Supplied text:

I agree that this is capitalism, and I certainly agree that Google has the right to fire Damore (even as I personally find that action repugnant). That being said, political correctness can still be repressive, socially speaking. The state is not the entity that exercises power within the country. For example large corporations also wield power in a capitalist system (particularly those with $500+ Billion market caps, and particularly those with a history of employment price fixing and collusion).
let me say that we strongly support the right of Googlers to express themselves
Naubol is totally right. Read the memo again (or, you know, for the first time).
Additionally, and I think more importantly, the notion that you (and many other people) have of "toxic" ideas is very disturbing. To declare an ideological, political, or sociological position as "toxic" justifies (for many people) a multitude of disproportionate responses, including violence and large-scale social castigation. I certainly think certain ideas are wrong or even morally repugnant, but we need, as a society, to be in a place where we can have these discussions rationally and without fear of reprisal. In short: even if you (and all the other folks in the world that didn't bother read the memo) are right about his premise, it simply doesn't justify the backlash.
but going so far as to assert the hypothesis that women were biologically not suited for the work crossed a line.
You really need to read it again. He never brings of the topic of suitability. His section about biological differences only discusses why genders tend to choose certain professions.
he marked himself as someone who would not fairly grade women co-workers
Simply false. Please quote for me the section of his memo that would make any reasonable person think that. Just because a person can talk objectively of averages or statistics doesn't mean that they are incapable of judging, grading, or promoting people based on their personal merits.

Source data:

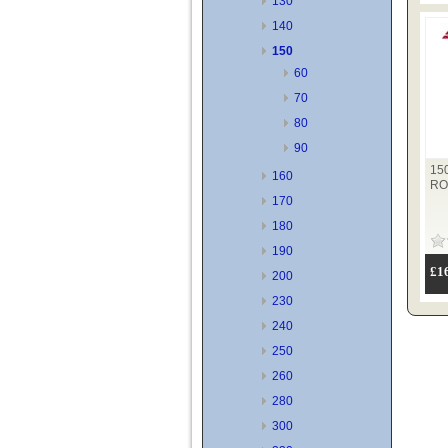
130
140
150
60
70
80
90
15
160
RO
170
180
190
£1
200
230
240
250
260
280
300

Task set:
1. In the comment thread about Google firing Damore, what does the memo's section on biological differences discuss, according to the commenter?
2. Retype the passage of the comment thread about Google firing Damore, starting at "You really need" and ending at "choose certain professions.".
3. Extend the comment thread about Google firing Damore, beginning right after its final sentence.

Answer list:
1. It discusses only why genders tend to choose certain professions.

2.
You really need to read it again. He never brings of the topic of suitability. His section about biological differences only discusses why genders tend to choose certain professions.

3.
his so demoralized a lot of his women co-workers that many stayed home from work on Monday.
Given the quite reasonable and level-headed tone of his memo, I think this reflects quite poorly on those that stayed home from work. Perhaps they should have been fired.
I'm not sure that people are that concerned merely with the fact that they have blacklists. Rather, I think the concern is Google has shown that, as a company, they conflate having a non-conforming view with being "impossible to work with" (as evidenced by Damore's firing). Therefore, their blacklists would indeed have folks that they "don't agree with".
The CS gender gap likely has a variety of causes, and I think that is one of the most significant points of Damore's memo. Heck, he literally titles a section "Possible non-bias causes of the gender gap in tech," meaning that bias may be a component, but there may be others.
To your specific point, saying that the gap is entirely social or entirely biological is probably over-simplifying. Given that there are likely a number of factors (and assuming that biology is one of the causes [duck!]), I would expect that on average, women would be underrepresented in CS across the entire world, but would closer to parity (or in the majority) in certain places based on prevailing social factors and perception.